According to the review of the Giacometti exhibition in Langtou, how many Giacometti works were brought from Paris for the show?

**Extract**
= = = =

Issue
Guangzhou: Figure as Monument: Alberto Giacometti in Langtou

Alberto Giacometti
Figure as Monument: Giacometti in Langtou
ChunYangTai Arts and Cultural Center
Guangzhou
Alberto Giacometti’s palpably angst-ridden figures recently made their way to Guangdong, where they appeared even more anxious than usual. To mark the 60th anniversary of Sino-French diplomatic relations, Chinese architect Yung Ho Chang and Emilie Bouvard, director of collections and scientific programs at the Fondation Giacometti, co-curated “Figure as Monument: Alberto Giacometti in Langtou,” bringing 79 Giacometti works from Paris to a 700-year-old village in southern China. Addressing the relationship between Giacometti’s oeuvre and the built environment, the exhibition placed sculptures, paintings, and drawings by the Swiss modern master in dialogue with works by three contemporary Chinese artists as well as the ChunYangTai Arts and Cultural Center itself—a contemporary complex designed to integrate harmoniously with the lush natural setting and ancient architecture of the historical village. The juxtaposition was thoughtful, verging on overly earnest, and Giacometti’s anguished figures—uprooted and displaced to a foreign land—projected heightened nervous energy.

= = = =

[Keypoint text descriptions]
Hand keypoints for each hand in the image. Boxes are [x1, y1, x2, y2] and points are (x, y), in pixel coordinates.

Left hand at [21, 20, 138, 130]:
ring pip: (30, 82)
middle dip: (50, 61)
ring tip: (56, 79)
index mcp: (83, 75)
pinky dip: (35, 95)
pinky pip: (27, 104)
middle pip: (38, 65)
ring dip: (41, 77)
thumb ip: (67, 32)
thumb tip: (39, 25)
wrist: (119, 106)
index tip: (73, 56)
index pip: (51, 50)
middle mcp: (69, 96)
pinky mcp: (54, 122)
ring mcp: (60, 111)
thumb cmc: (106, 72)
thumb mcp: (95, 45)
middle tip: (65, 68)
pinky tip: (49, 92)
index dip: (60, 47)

= = = =

**Answer section**
79